In consideration of One Hundred Thousand dollars and
no/100ths ($100,000.00) paid herewith, Seller hereby sells to
the Buyer, 100,000 shares (the "Shares") of common stock of
Boulder Capital Opportunities III, Inc. free and clear of liens
and encumbrances.
Further, in consideration of the foregoing and for other
good and valuable consideration, the receipt and sufficiency of
which are hereby acknowledged, and for the purpose of defining
the terms and provisions of this Agreement and the Option hereby
granted, Seller and Buyer hereby agree as follows:
1. Terms of Exercise. The Option granted herein may be
exercised by Buyer in whole or in part at any time or times on or
before 5:00 p.m. as set forth in 2 c). Buyer may exercise the
Option from time to time by delivering to escrow agent the
amounts set forth in 2 below net to Seller for each Share (the
"Exercise Price") for which Buyer is exercising the Option.
Payment shall be made to Seller by bank check or wire transfer.
Upon receipt by Escrow Agent of Buyer's payment, Escrow Agent
shall transfer from the number of Shares so purchased upon the
exercise of the Option.
2. Purchase Schedule Conditions.
a) Shares shall be held by Xxxxxxx X. Xxxxxxx, Escrow
Agent who may transfer the shares purchased upon concurrent
payment of the purchase price to Escrow Agent.
b) Buyer must purchase the shares within the time
period specified below in order to maintain the option in force
and effect.

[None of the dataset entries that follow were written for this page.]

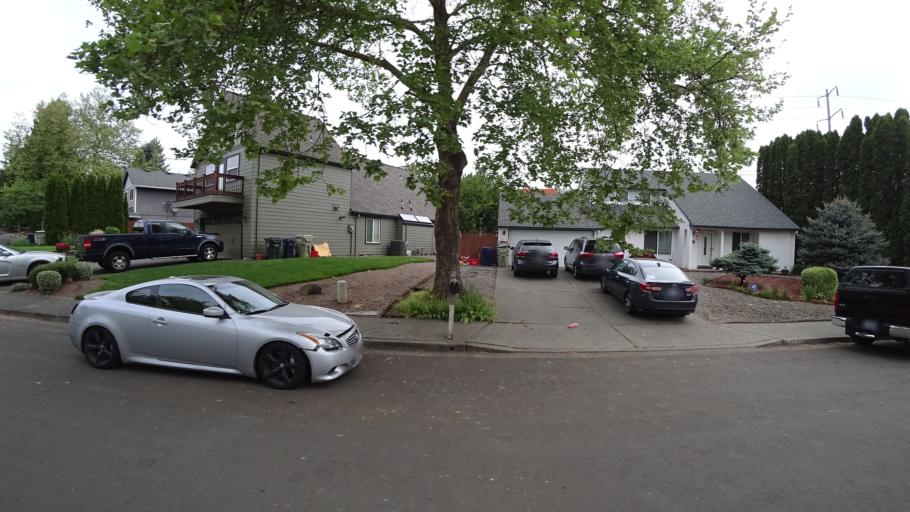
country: US
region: Oregon
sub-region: Washington County
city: Aloha
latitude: 45.5168
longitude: -122.8706
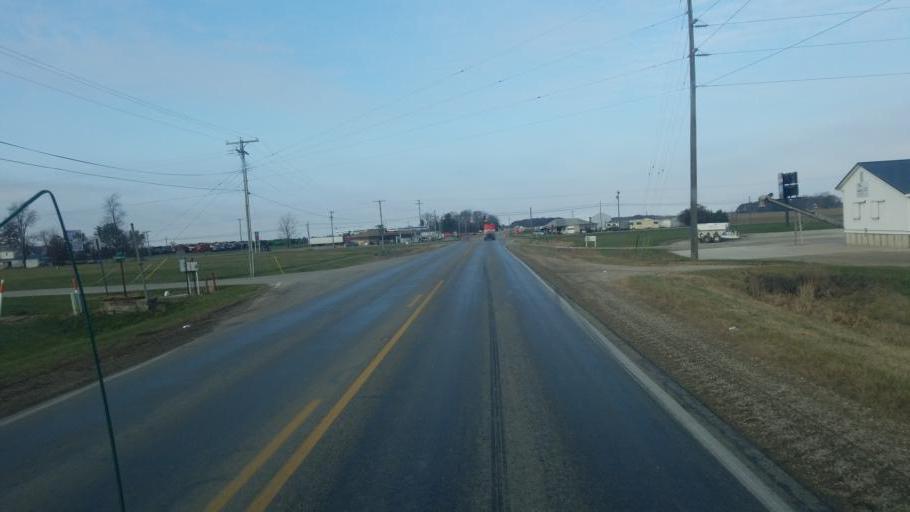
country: US
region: Indiana
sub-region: Adams County
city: Geneva
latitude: 40.5411
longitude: -84.9618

Failure to exercise the purchase in the given time
period shall cause the option to be null and void.
c) 432,500 of the shares of Boulder Capital
Opportunities III, Inc. @ $.14123 per share on or before
December 1, 1998, by delivery of wired funds or cashier's check
to the Escrow Agent, who is hereby then instructed to deliver the
shares to Buyer or assigns.
3. Representations, Warranties and Covenants of Seller.
Seller hereby represents and warrants as follows:
a) None of the representations or warranties made by
Seller contains any untrue statement of material fact, or omits
to state any material fact necessary to make the statements made,
in the light of the circumstances under which they were made, not
misleading.
b) The shares are unencumbered by any lien or claim.

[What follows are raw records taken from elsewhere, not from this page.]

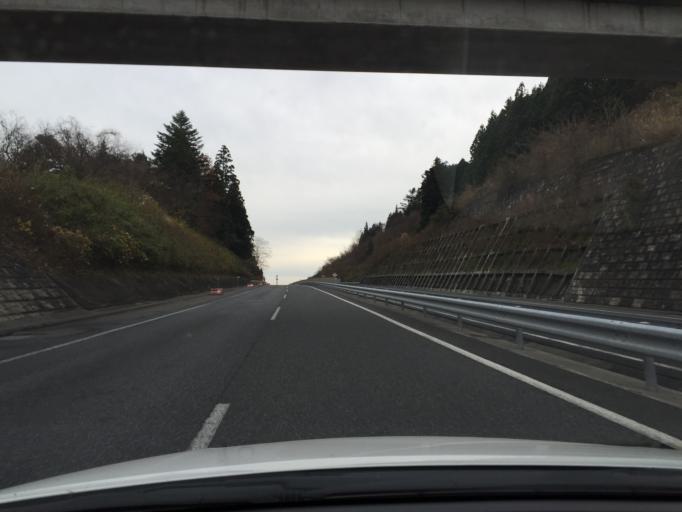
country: JP
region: Fukushima
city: Funehikimachi-funehiki
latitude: 37.2769
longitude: 140.6227
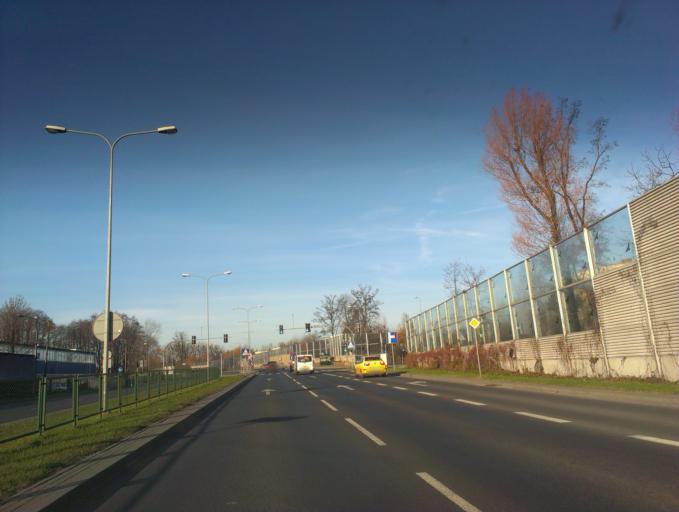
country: PL
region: Greater Poland Voivodeship
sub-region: Poznan
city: Poznan
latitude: 52.4371
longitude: 16.9538
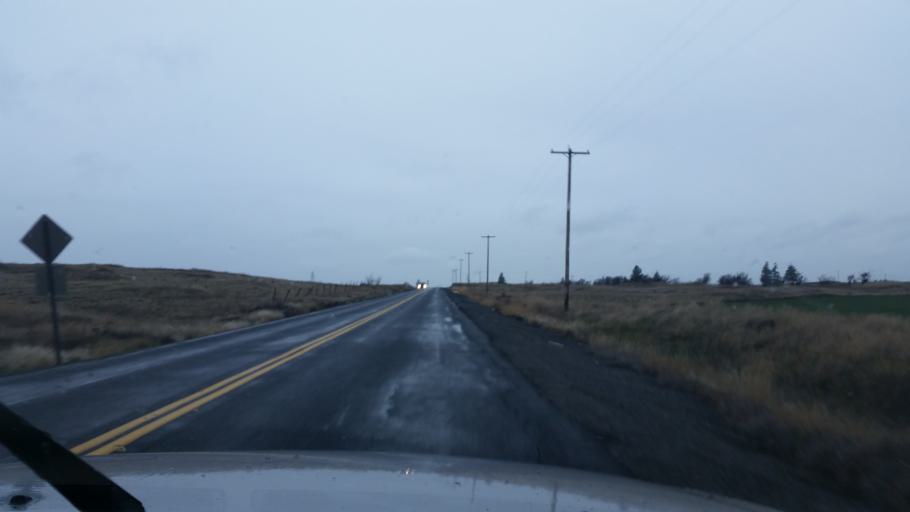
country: US
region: Washington
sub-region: Spokane County
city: Airway Heights
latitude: 47.6865
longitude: -117.5640
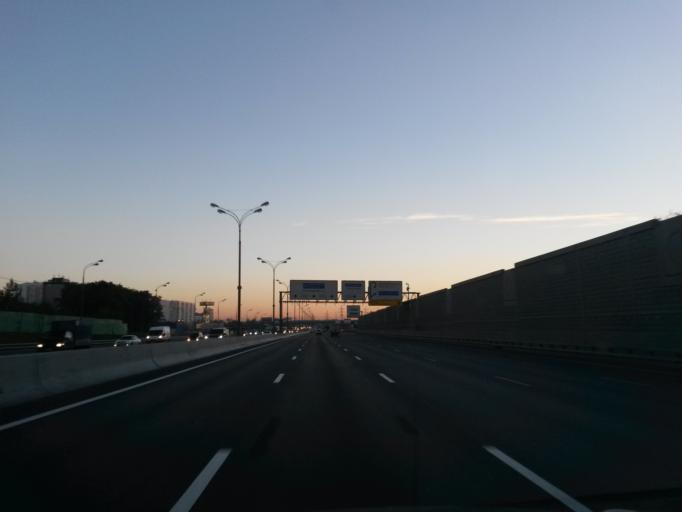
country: RU
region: Moscow
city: Vostochnyy
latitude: 55.8078
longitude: 37.8396
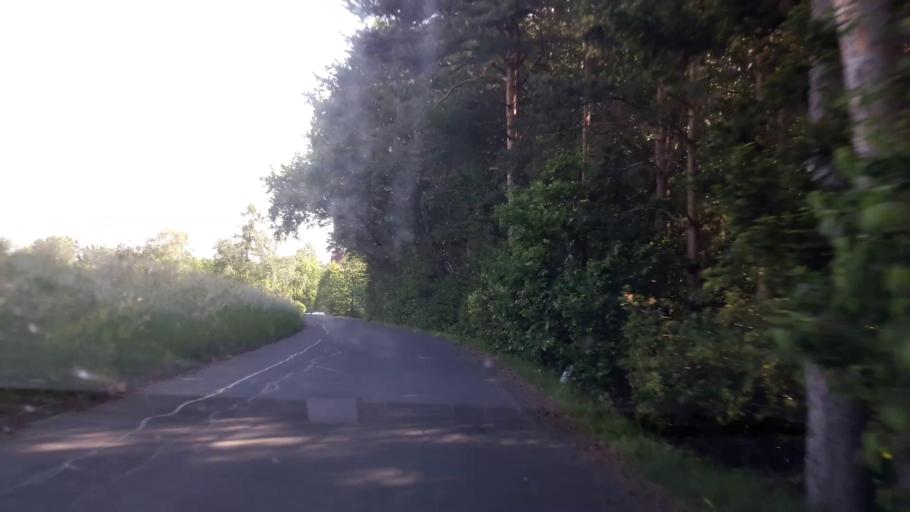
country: AT
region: Styria
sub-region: Politischer Bezirk Suedoststeiermark
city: Unterlamm
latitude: 46.9769
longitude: 16.0768
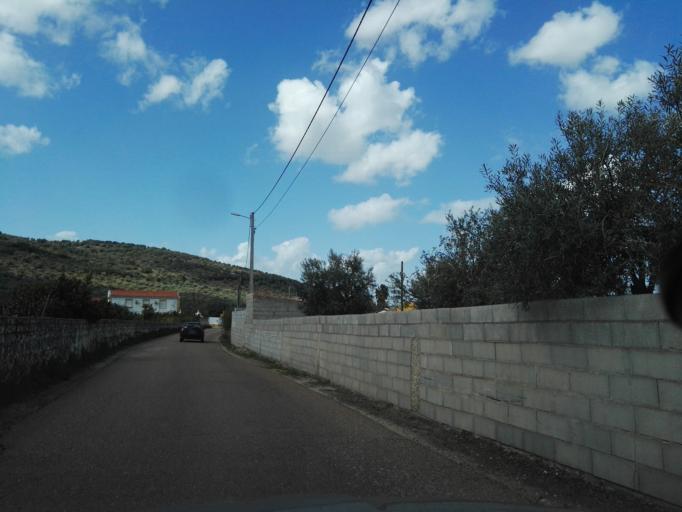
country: PT
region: Portalegre
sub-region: Elvas
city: Elvas
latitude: 38.8900
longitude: -7.1560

4. Unregistered Securities. The Shares have not been
registered under the Securities Act of 1933, as amended (the
"Act"), however, the Shares may be sold or conveyed only pursuant
to Rule 144.
5. Notices. Any notice pursuant to this Agreement by
Seller or Buyer shall be in writing and shall be deemed to have
been duly given if delivered personally with written receipt
acknowledged or mailed by certified mail five days after mailing,
return receipt requested:
If to Seller:
If to Buyer:
Xxxxxx Xxxxxxxx
Any party hereto may from time to time change the address to
which notices to it are to be delivered or mailed hereunder by
notice in accordance herewith to the other party.
6. This Option is conditional and shall not be exercisable
unless and until Boulder Capital Opportunities III, Inc. has
completed the acquisition of Sonic Jet Performance, LLC.

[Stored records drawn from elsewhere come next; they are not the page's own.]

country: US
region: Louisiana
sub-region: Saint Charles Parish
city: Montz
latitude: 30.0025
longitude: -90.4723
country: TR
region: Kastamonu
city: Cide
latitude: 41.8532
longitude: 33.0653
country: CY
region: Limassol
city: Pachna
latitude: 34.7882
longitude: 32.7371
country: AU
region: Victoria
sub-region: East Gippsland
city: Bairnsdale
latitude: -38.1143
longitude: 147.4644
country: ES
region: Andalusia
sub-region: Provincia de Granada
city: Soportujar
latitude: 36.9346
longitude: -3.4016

7. All the covenants and provisions of this Agreement by
or for the benefit of Buyer or Seller shall bind and inure to the
benefit of their respective successors and assigns hereunder.
8. Applicable Law. This Agreement shall be deemed to be a
contract made under the laws of the State of Colorado and for all
purposes shall be construed in accordance with the laws of said
State.
IN WITNESS WHEREOF, the parties have caused this Agreement
to be duly executed, all as of the day and year first above
written.
Seller: Buyer:
Boulder Capital Opportunities III, Inc.